Em julho próximo, ocorrerá a 70ª Reunião Anual da Sociedade Brasileira para o Progresso da Ciência (SBPC), em Maceió, Alagoas. No dia 26/07, quinta-feira, das 15h30 às 18h, participo na Mesa-Redonda “Mulheres na Ciência”. Sendo o único palestrante do sexo masculino, escolhi, naturalmente, homenagear uma mulher cientista. Deparei-me com textos impressionantes descrevendo uma pensadora singular, precursora em vários aspectos e por certo uma pioneira na ciência. Portanto, este Tributo a Hildegard von Bingen, considerada a monja beneditina que no século XII uniu o céu e a terra, é uma modesta forma de homenagear a todas as cientistas que romperam barreiras e preconceitos ao longo de todos os tempos.
Hildegard, nascida em 1098 na Alemanha, viveu até os 81 anos de idade. Em 1584, foi canonizada pelo papa Gregório XIII, em ato administrativo e sem processo formal, tendo o papa Bento XVI, em 2012, reafirmado oficialmente sua santidade, ao mesmo tempo em que a proclamou Doutora da Igreja.
Ela provinha de família nobre da região de Alzey, no sul da Alemanha. Desde criança a futura abadessa demonstrava habilidades visionárias. Seus pais a entregaram aos oito anos a um mosteiro de monges de Disivodemberg, o qual mantinha uma ala para mulheres dirigida por Jutta von Spannheim, que se tornaria sua segunda mãe e instrutora. Embora tenha começado a ter visões aos três, somente aos quarenta ela convenceu o papa a lhe permitir escrevê-las. Foi assim que começou a registrar tanto as visões, como livros de medicina, remédios naturais, cosmogonia e teologia.
Hildegard von Bingen escreveu e foi ativa em muitas áreas e, em especial, suas considerações sobre o orgasmo feminino foram absolutamente peculiares e inéditas. Ela tratava do tema sexo sem receio, tendo sido pioneira na descrição do orgasmo do ponto de vista de uma mulher, descrevendo que o prazer era experimentado a dois e que a mulher também o sentia. Considerando tratar-se de uma monja no século XII, há que se considerar o impressionante nível de atrevimento para a época. O ato sexual, para ela, era visto como algo inocente, sublime e ardente. Quanto ao pecado original de Eva, o único culpado era Satanás, invejoso da capacidade da mulher de gerar vida.
Em particular sobre ciência, Hildberg, entre os anos de 1151-1158, escreveu uma grande obra de medicina, Liber subtilitatum diversarum naturarum creaturarum, um livro das sutilezas das várias naturezas da criação. Após sua morte, esta obra foi dividida em duas partes: I. Physica ou Liber simplicis medicanae, um tratado de medicina naturalista, em nove capítulos, e II. Causae et curae ou Liber compositae medicanae, acerca da medicina composta. Nos textos as causas das enfermidades, seus remédios e o funcionamento interno do corpo humano e sua relação com o cosmos são abordados dentro de uma visão terapêutica de totalidade holística entre os quatro elementos formadores do universo: terra, água, ar e fogo.

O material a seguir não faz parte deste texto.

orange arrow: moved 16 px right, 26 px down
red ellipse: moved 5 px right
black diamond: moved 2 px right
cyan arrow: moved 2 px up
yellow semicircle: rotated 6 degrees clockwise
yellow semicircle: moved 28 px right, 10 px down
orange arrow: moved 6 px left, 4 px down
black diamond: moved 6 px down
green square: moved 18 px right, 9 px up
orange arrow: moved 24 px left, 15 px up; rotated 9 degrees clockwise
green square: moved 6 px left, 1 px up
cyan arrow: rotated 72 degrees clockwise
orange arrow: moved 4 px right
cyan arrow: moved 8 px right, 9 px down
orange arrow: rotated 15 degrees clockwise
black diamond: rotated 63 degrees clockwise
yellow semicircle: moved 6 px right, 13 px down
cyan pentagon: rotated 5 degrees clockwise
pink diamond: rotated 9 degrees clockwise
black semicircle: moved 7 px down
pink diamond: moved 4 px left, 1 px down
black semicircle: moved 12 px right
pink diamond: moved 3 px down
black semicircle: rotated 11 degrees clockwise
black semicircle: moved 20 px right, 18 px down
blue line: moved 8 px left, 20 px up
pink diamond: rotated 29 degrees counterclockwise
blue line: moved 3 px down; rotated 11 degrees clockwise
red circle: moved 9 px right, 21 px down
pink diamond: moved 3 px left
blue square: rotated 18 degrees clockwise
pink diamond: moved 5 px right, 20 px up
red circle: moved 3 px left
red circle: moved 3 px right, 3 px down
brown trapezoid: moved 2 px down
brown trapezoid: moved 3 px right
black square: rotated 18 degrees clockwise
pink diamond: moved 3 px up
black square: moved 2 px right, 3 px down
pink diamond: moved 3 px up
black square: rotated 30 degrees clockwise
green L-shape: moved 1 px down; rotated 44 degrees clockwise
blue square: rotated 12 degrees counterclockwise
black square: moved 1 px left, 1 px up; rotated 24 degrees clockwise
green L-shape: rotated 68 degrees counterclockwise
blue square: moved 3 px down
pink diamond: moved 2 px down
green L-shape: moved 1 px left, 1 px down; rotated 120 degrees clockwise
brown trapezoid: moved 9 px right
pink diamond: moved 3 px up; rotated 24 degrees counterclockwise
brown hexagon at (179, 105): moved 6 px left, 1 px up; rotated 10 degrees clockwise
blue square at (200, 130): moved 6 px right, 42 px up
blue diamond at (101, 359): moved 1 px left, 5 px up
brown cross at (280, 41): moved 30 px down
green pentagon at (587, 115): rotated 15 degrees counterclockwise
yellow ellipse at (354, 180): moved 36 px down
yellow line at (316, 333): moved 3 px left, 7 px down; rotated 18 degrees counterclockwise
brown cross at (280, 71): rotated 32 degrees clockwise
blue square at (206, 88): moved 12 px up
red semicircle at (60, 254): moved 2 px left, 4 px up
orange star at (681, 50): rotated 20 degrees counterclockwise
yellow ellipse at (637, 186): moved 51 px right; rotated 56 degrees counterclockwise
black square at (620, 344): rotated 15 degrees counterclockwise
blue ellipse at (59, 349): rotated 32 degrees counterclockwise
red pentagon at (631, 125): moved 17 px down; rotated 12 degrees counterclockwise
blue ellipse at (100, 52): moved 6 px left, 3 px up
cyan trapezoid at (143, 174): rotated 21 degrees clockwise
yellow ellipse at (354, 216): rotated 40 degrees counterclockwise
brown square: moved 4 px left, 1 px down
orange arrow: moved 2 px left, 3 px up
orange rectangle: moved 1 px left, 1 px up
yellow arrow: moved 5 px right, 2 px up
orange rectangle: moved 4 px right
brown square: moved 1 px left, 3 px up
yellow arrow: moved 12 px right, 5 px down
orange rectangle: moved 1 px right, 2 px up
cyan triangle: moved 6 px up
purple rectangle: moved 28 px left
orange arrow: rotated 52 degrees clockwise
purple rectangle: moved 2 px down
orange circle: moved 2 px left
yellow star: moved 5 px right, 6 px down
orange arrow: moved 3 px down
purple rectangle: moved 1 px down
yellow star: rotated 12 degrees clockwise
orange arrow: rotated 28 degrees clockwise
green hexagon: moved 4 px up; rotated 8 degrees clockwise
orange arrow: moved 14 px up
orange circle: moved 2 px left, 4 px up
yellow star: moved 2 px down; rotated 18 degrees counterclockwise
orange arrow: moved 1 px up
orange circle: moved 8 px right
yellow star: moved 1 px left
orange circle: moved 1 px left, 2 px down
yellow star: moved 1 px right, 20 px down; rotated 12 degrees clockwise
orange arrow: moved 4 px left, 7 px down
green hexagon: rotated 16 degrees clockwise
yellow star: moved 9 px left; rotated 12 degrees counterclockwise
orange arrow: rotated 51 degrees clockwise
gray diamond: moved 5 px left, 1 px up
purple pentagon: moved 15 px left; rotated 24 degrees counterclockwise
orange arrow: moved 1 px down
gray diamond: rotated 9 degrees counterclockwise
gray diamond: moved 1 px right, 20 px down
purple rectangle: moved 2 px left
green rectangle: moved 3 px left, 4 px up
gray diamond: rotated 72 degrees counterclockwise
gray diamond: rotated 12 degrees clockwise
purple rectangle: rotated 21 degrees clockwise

Hildegard foi sempre fiel à sua visão integrada e holística dos fenômenos, na qual o natural e o sobrenatural, bem como o corpo e a alma, refletiam relações harmônicas entre o homem e a natureza. Ela conseguia conjugar esses elementos com a concepção de que boa parte das doenças seria consequência do pecado original, da separação entre o criador e a criatura. Neste sentido, a doença deixa de ser um assunto exclusivamente de ordem física, abrangendo também o espiritual, conectando os males que atingiam a alma e aqueles que afligem o corpo humano.
Em suma, nada mais atual, interessante e ilustrativo do que os pensamentos de Hildegard von Bingen. Por ocasião do evento na SBPC, tratarei de outros temas complementares associados a esta precursora da ciência moderna, em especial de sua incrível produção enquanto compositora, cujas contribuições à música são igualmente surpreendentes.